Документ:
Тесная связь поморов с Норвегией привели даже к образованию в XVII веке особого «торгового» языка русьнорг (руссенорск), половину слов в котором составляли поморские, а половину — норвежские. Русьнорг был в ходу долго, а исчез только в XX веке, когда советская власть закрыла государственные границы и поморы более уже не могли торговать с норвежцами.
Как соболя поманили поморов на восток
Движение поморов вдоль северного побережья все дальше на восток диктовалось в первую очередь потребностями главного промысла Русского Севера — добычей пушнины. Если вначале казалось, что пушного зверя в северных лесах несметное количество, то за столетия белок, норок и соболей основательно «проредили», промыслового зверя поубавилось. А вот зверобои, которые не боялись рисковать и добирались «короткими перебежками» вдоль морского берега с заходом в устья рек до дальних восточных областей и даже заглядывали за Уральскую гряду, возвращались в Поморье с такой богатой пушной добычей и рассказывали о таких несметных сокровищах, что их товарищам иной мотивации не требовалось — уже не пугали ни шторма, ни ветра, ни льды. Возможность заработать и любопытство брали верх над осторожностью. Таким образом, поморы все активнее осваивали Крайний Север, прокладывая километр за километром бесконечный Северный морской путь.
В 1609 году в Москве была составлена карта Севера России и Сибири, на которой довольно точно нанесены устья Енисея, Пясины и берега Гыданского полуострова. Это свидетельствует о том, что поморским мореходам названные места уже в XVI веке были хорошо знакомы.
Весной 1610 года северодвинцы во главе с Кондратием Курочкиным и Осипом Шепуновым на судах, построенных под Туруханском, вышли к устью Енисея, намереваясь пройти дальше морем на восток.

Выполните задания:
1 – Перескажите покороче абзац из текста о поморах, который начинается словами «Движение поморов вдоль северного побережья». Главные факты должны остаться.
2 – Выпишите без изменений отрывок из текста о поморах: начните с места, где стоят слова «В 1609 году», и остановитесь после слов «морем на восток.».
3 – Продолжите текст о поморах, начав сразу после его последнего предложения.

Пометки к элементам страницы
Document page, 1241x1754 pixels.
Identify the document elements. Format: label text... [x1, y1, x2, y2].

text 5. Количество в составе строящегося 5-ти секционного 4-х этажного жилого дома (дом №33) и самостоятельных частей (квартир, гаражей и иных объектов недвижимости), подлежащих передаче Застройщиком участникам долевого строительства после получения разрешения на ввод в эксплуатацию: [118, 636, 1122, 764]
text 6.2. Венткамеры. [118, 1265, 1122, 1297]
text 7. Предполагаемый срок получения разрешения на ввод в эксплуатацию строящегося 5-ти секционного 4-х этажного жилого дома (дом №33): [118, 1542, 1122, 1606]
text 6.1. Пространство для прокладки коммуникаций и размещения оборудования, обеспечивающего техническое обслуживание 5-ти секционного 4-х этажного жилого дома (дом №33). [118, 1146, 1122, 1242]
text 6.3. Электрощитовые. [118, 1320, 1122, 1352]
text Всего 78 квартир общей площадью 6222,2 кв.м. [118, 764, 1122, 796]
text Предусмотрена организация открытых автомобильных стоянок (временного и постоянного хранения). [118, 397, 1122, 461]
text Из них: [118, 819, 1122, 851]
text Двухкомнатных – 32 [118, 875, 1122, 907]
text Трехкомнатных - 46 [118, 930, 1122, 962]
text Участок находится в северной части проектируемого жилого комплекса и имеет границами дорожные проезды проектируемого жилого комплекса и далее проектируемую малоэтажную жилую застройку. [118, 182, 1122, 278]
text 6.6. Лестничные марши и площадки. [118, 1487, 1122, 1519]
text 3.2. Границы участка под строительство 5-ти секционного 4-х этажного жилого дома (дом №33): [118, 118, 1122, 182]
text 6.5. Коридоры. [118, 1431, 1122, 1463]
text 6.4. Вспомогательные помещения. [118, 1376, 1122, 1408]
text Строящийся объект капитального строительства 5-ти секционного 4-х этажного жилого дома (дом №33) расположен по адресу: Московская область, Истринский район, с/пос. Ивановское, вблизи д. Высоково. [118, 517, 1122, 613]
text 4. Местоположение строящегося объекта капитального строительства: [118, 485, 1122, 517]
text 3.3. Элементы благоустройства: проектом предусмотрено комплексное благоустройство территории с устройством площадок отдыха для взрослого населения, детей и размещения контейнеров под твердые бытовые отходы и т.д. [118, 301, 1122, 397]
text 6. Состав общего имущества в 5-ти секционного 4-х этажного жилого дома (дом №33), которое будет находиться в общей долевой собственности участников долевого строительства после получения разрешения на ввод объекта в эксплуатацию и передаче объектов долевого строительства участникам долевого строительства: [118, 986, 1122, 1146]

--

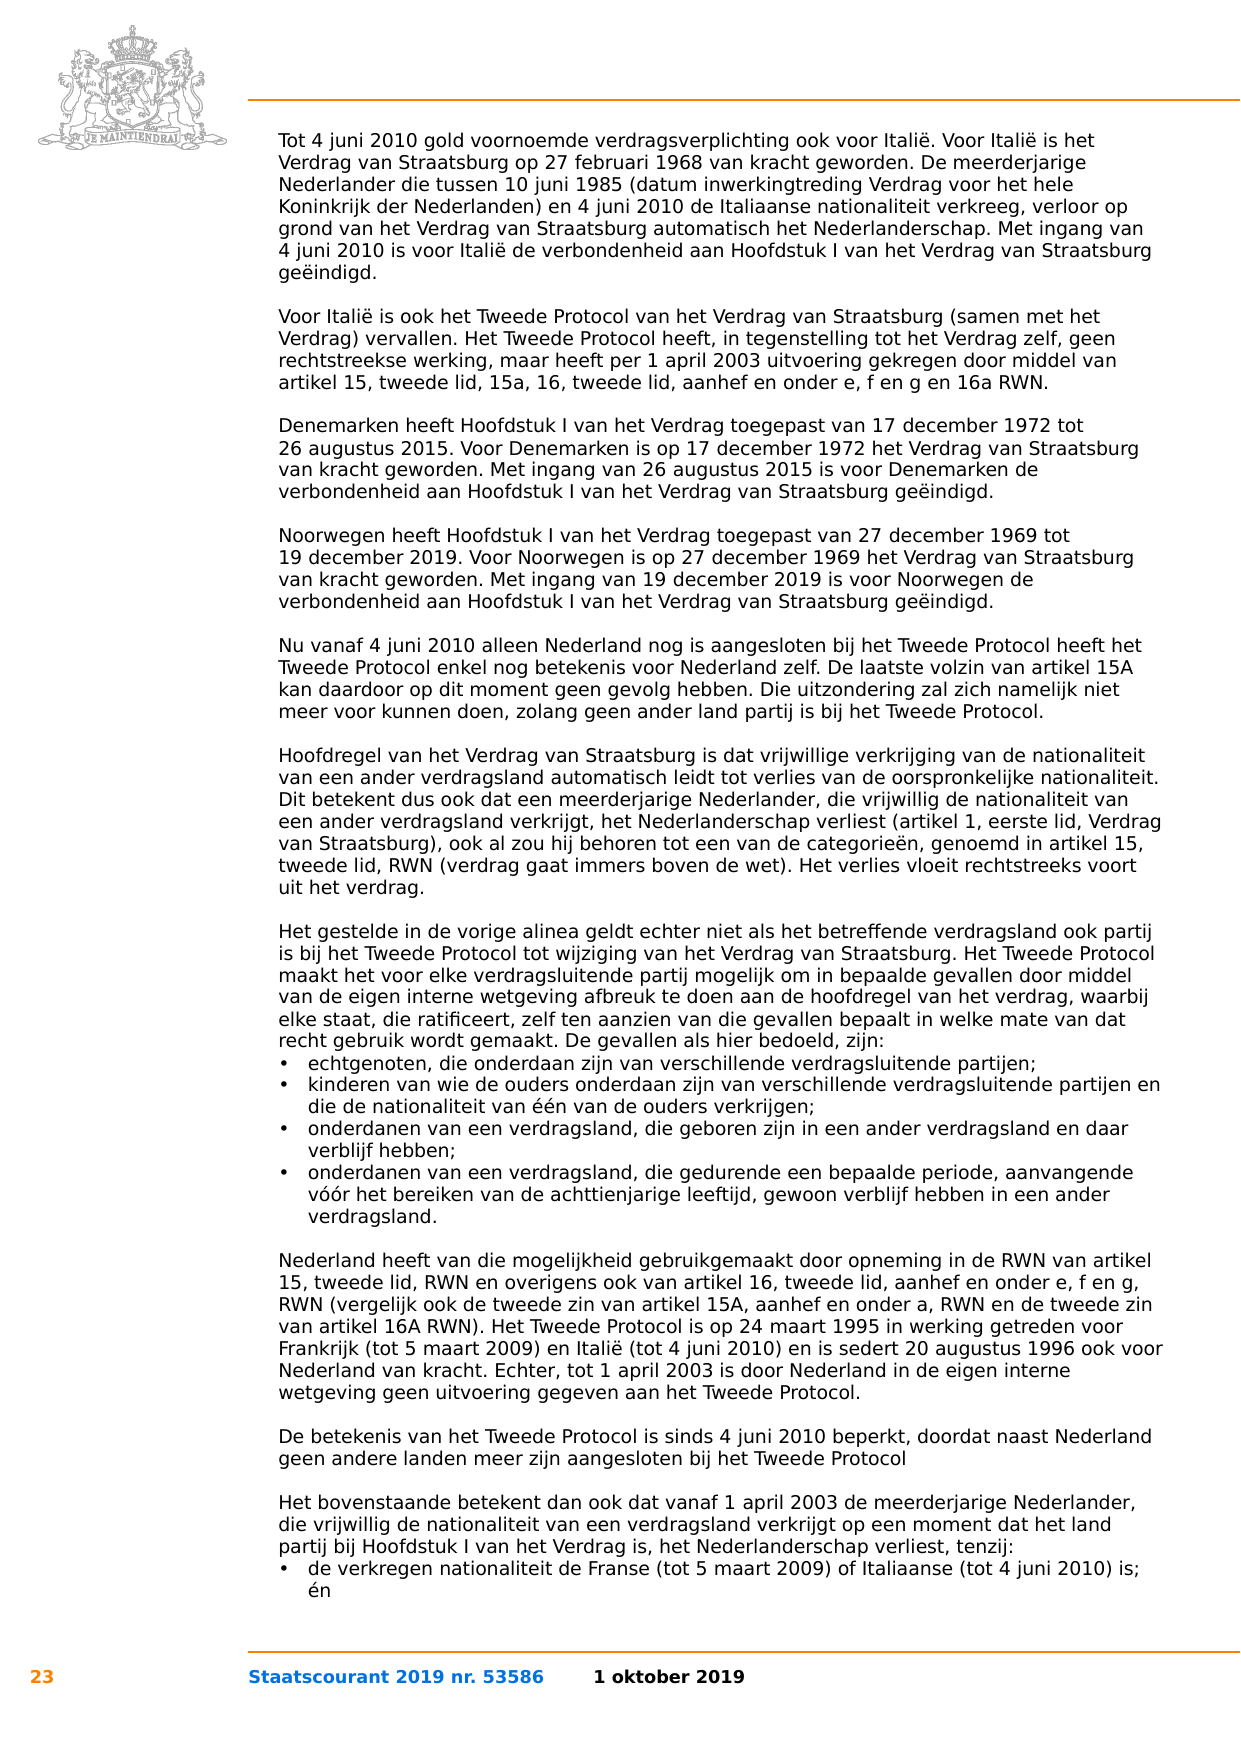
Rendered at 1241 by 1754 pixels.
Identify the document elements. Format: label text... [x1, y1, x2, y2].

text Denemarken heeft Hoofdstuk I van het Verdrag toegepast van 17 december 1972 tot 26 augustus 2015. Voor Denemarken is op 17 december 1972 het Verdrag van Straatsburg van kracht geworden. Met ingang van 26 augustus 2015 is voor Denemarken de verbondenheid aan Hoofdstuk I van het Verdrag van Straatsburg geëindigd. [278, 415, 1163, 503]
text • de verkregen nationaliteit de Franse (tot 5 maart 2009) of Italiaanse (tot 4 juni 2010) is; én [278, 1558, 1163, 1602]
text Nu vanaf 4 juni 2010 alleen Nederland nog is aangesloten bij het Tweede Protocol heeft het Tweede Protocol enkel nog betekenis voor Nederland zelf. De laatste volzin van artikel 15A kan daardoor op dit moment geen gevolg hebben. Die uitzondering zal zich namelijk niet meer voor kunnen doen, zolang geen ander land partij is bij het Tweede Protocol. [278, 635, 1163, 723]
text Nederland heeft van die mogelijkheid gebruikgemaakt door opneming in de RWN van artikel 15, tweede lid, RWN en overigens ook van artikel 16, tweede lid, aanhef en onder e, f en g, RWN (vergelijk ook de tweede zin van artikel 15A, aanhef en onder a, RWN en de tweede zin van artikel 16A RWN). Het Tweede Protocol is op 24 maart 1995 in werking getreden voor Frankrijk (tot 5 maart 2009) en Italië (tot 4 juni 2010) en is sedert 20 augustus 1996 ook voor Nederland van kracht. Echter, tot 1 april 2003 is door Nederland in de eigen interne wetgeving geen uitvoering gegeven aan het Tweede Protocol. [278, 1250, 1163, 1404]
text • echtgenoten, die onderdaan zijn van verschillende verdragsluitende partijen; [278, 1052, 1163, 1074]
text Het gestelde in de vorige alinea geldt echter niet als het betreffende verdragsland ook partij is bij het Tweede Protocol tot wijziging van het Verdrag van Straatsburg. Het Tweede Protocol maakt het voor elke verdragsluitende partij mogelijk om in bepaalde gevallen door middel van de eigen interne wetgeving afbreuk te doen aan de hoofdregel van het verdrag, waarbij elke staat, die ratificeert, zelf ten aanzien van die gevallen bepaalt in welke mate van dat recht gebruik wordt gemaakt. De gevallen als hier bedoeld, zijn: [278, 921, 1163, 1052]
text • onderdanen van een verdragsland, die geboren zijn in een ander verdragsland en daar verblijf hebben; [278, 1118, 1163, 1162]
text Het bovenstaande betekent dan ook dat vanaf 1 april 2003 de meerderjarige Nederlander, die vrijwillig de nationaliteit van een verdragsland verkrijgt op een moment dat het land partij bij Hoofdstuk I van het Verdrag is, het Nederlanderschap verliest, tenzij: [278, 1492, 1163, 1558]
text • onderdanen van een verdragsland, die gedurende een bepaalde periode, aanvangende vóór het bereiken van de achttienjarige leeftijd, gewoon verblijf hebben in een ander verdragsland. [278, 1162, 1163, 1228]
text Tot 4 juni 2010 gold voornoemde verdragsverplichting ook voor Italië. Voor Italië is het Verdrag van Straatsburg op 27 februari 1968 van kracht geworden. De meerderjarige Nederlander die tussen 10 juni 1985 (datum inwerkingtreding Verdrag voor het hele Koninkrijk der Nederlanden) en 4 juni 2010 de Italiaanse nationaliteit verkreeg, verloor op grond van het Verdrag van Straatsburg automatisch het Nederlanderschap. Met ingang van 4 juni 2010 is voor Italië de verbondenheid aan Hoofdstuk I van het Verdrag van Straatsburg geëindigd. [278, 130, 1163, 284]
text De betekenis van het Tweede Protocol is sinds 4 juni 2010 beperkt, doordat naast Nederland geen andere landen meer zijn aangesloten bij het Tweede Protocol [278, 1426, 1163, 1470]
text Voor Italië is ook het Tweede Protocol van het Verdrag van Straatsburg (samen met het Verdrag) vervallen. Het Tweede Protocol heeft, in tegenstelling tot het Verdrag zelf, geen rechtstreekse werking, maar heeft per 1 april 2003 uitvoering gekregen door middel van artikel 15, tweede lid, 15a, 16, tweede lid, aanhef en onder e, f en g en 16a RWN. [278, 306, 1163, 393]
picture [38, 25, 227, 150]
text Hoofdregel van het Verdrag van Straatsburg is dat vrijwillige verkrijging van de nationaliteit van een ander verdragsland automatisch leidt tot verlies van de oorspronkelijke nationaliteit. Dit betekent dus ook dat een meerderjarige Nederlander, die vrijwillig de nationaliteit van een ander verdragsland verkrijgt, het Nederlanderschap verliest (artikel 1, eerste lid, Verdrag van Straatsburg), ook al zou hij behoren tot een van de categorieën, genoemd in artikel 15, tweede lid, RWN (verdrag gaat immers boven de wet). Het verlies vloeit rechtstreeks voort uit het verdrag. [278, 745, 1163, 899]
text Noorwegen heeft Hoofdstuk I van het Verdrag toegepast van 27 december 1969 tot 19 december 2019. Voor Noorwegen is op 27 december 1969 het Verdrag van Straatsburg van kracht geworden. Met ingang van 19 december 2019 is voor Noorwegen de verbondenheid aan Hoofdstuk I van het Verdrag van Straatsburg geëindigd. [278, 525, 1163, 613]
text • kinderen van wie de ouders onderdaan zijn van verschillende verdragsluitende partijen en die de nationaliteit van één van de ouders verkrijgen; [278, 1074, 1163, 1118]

Итоговые ответы:
1 – Поморы шли на восток вдоль северного побережья прежде всего ради пушнины. За века белок, норок и соболей в северных лесах стало заметно меньше. Смелые зверобои добирались вдоль берега, заходя в устья рек, до дальних восточных земель и даже за Уральскую гряду. Оттуда они привозили богатую пушную добычу и рассказывали о несметных сокровищах. Это тянуло в путь и других, и их уже не пугали ни шторма, ни ветра, ни льды: желание заработать и любопытство перевешивали осторожность. Так поморы всё активнее осваивали Крайний Север и километр за километром прокладывали Северный морской путь.

2 –
В 1609 году в Москве была составлена карта Севера России и Сибири, на которой довольно точно нанесены устья Енисея, Пясины и берега Гыданского полуострова. Это свидетельствует о том, что поморским мореходам названные места уже в XVI веке были хорошо знакомы.
Весной 1610 года северодвинцы во главе с Кондратием Курочкиным и Осипом Шепуновым на судах, построенных под Туруханском, вышли к устью Енисея, намереваясь пройти дальше морем на восток.

3 –
Отряд под командой Якова Семенова, посланный в 1647 году в поход из устья реки Хеты, совершил морское путешествие от Хеты к устью Анабара. Совершая плавания по Хатангскому заливу и морю Лаптевых, мореходы узнали об острове, богатом «заморным зубом» (не путать с «рыбьим зубом» — моржовым клыком; «заморным зубом» называли мамонтовые бивни). На этом острове Семенов действительно нашел огромные скопления бивней мамонта. Гораздо позже, уже в начале ХХ века, полярный исследователь и енисейский промышленник Н. А. Бегичев заново «открыл» этот и соседний острова, которые потом получили его имя — остров Большой Бегичев и остров Малый Бегичев. На одном из них исследователь обнаружил развалины древней избы, в которой нашел шахматы, а под истлевшим полом — пять стрелецких секир, свидетельства того, что русские люди посещали эти места с первых лет открытия пути на Анабар.
Как англичане хотели поморскую Мангазею к рукам прибрать
В 1478 году Поморье вошло в состав Великого княжества Московского. Теперь к частным интересам поморских промысловиков добавились интересы государства: великому московскому князю тоже захотелось приобщиться к богатствам северного края. XVI–XVII века стали временем, когда Москва, двигаясь на восток, с помощью поморов осваивала холодные сибирские берега и, двигаясь на запад, торговала с Европой через северные моря.
Англичанин Ричард Хаклит в своем труде «Книга путешествий», написанном в 1598 году, свидетельствует, что русские моряки, заинтересованные в установлении морских сношений с Норвегией через Белое море и Мурманский берег, огибали на небольших ладьях северные берега Скандинавии и хорошо знали Нордкап, который называли «Мурманский нос». Кроме того, Хаклит приводит воспоминания английского путешественника Стивена Бэрроу. В 1556 году тот был с экспедицией в северных российских землях, и местные подробно рассказали ему, как добраться до устья Оби. Англичанин видел в Баренцевом море множество русских судов, которые свободно курсировали вдоль берегов.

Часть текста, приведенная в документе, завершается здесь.